## BEGIN

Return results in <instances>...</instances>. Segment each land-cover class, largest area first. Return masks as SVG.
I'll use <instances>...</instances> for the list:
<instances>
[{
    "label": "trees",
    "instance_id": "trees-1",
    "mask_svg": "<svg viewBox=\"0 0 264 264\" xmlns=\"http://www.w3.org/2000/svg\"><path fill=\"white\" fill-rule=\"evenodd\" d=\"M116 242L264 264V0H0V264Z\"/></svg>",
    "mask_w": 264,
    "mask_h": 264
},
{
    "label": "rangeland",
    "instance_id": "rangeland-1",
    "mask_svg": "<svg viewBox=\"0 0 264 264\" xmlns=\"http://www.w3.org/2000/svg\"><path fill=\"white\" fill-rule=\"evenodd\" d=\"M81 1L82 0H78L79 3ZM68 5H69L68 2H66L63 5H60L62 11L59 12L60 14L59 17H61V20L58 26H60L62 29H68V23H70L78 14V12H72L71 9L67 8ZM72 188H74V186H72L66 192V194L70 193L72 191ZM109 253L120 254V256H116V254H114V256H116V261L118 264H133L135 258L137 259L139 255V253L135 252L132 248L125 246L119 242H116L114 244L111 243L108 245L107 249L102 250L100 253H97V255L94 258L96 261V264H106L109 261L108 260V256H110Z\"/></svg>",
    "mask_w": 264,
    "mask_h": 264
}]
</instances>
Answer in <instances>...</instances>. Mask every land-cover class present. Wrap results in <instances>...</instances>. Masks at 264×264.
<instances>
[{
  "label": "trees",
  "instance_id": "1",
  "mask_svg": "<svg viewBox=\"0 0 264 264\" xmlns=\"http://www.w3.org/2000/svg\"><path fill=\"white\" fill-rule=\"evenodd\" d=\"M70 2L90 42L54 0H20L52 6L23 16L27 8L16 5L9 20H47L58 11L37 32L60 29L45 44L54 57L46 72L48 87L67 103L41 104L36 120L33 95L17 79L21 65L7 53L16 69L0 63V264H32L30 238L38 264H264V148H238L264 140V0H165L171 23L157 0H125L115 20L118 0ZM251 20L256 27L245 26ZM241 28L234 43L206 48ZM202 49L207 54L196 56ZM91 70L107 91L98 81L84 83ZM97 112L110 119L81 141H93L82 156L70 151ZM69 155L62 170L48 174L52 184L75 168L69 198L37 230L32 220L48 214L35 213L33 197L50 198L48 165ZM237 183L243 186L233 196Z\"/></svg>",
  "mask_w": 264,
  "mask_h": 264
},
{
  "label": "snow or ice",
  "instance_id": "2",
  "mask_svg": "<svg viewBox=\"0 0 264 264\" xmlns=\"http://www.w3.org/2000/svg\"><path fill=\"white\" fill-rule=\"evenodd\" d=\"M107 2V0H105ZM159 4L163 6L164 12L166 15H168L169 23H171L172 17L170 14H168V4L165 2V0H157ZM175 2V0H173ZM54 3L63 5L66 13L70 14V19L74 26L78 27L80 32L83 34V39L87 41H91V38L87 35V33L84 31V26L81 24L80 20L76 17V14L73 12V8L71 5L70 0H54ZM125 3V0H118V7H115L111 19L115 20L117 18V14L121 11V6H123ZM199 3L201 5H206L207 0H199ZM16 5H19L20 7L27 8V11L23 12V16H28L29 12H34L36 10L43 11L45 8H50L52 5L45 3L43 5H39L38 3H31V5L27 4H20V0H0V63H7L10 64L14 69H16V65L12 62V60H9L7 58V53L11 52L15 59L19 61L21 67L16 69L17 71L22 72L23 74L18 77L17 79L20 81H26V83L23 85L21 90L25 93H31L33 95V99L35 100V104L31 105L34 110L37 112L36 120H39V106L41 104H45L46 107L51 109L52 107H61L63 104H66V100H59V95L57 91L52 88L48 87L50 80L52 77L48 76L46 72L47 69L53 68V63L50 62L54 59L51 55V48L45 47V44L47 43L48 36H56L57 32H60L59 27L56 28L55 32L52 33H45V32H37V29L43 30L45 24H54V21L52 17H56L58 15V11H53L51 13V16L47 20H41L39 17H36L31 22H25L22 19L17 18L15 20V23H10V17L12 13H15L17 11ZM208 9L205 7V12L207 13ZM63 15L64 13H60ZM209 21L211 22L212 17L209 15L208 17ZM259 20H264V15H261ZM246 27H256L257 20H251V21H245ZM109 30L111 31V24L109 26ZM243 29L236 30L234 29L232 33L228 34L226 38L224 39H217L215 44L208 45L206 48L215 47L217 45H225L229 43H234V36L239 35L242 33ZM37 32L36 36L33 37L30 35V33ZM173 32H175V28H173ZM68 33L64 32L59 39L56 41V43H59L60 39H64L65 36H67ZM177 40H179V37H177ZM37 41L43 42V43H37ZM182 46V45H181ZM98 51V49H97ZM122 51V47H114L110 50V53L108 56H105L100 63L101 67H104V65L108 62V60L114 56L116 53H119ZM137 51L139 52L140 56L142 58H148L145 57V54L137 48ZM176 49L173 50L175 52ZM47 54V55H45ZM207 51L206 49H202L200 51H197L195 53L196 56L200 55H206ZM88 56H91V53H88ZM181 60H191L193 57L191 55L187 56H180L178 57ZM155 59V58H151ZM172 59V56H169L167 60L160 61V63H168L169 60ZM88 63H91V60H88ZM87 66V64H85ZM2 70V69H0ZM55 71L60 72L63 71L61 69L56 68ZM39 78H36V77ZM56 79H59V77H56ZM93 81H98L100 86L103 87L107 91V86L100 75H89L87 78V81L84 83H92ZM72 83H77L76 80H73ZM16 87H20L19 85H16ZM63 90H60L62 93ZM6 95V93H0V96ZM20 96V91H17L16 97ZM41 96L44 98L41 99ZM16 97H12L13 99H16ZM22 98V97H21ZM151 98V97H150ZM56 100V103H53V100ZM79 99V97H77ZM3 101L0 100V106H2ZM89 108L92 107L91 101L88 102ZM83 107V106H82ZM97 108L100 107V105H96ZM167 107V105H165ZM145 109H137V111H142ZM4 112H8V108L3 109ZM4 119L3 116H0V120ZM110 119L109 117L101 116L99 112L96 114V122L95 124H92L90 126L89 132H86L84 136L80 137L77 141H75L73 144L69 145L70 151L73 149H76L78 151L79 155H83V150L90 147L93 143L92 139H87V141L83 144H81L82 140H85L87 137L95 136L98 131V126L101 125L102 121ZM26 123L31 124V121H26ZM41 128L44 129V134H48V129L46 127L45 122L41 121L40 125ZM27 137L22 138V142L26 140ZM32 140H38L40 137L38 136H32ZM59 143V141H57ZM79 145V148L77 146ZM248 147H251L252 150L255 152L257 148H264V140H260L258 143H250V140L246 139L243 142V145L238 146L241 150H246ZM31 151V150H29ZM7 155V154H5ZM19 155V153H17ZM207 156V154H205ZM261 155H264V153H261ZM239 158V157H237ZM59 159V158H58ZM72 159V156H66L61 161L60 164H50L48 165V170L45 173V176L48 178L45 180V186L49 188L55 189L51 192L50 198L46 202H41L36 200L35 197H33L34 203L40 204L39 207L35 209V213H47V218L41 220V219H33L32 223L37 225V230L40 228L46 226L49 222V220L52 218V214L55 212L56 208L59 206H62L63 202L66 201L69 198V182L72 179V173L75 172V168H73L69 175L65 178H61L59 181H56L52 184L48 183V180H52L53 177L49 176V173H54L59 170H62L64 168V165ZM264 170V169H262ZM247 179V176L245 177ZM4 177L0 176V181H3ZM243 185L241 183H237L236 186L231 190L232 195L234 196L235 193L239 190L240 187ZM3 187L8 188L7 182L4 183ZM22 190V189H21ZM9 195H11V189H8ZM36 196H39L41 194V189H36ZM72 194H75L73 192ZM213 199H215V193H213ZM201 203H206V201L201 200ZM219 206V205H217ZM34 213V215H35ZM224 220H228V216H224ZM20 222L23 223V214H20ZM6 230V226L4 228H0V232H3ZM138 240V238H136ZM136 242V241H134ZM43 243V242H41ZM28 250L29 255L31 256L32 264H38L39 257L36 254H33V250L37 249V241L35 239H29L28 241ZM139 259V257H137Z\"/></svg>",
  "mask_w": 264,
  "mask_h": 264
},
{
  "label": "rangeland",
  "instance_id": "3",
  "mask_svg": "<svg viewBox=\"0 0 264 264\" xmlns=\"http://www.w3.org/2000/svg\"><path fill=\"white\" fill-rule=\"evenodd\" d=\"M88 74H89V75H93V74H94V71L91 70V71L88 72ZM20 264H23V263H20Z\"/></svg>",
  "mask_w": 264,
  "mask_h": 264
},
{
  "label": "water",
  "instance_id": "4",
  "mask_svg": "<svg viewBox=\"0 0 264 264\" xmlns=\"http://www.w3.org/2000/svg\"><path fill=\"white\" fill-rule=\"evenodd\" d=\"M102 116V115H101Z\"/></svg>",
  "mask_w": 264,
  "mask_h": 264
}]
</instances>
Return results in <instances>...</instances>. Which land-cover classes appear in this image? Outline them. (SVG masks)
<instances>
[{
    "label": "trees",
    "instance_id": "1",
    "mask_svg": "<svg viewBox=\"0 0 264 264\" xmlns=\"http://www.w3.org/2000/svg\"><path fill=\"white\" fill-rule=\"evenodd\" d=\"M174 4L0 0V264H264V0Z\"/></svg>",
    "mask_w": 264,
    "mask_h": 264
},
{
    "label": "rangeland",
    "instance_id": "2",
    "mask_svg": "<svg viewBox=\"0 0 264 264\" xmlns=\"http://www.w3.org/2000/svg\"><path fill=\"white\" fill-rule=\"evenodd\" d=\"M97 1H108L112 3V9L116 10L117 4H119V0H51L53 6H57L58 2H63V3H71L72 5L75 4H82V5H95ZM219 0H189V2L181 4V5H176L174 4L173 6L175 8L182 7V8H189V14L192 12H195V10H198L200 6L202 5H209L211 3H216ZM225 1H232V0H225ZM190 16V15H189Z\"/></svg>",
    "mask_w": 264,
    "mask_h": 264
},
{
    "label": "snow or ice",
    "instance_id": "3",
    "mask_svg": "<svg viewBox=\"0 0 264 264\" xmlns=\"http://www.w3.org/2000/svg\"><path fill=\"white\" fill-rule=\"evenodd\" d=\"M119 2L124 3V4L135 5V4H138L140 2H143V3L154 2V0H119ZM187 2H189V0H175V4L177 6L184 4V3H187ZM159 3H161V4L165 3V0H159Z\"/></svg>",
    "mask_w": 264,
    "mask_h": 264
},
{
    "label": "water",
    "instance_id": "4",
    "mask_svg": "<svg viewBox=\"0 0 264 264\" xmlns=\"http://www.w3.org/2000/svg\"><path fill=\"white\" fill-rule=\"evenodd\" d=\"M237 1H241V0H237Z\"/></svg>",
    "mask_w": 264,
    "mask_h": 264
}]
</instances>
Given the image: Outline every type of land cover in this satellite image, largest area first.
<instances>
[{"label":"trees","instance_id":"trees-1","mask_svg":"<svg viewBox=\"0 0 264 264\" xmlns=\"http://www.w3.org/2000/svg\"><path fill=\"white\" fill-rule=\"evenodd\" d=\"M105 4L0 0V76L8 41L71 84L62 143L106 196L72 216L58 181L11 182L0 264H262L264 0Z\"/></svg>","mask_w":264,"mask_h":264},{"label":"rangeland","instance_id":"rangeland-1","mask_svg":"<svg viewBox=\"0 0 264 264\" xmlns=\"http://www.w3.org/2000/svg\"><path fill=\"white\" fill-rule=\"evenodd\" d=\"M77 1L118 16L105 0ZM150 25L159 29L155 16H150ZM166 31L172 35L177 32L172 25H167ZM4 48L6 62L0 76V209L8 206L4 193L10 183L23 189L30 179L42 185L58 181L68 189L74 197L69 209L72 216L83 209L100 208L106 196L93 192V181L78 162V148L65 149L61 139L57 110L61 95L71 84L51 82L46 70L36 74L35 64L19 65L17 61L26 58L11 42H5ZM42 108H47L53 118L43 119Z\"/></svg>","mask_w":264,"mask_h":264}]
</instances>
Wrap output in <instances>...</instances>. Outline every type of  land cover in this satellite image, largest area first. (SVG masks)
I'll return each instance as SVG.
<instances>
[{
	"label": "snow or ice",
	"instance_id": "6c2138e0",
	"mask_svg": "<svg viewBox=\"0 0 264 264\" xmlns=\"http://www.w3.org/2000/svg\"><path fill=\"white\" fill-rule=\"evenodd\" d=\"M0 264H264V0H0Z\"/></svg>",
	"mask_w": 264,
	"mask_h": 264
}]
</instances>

## END

### What you will do:
Which lines above contain the word "satellite"? Pull out each of those lines in full.

### Task answer:
Given the image: Outline every type of land cover in this satellite image, largest area first.
Wrap output in <instances>...</instances>. Outline every type of  land cover in this satellite image, largest area first. (SVG masks)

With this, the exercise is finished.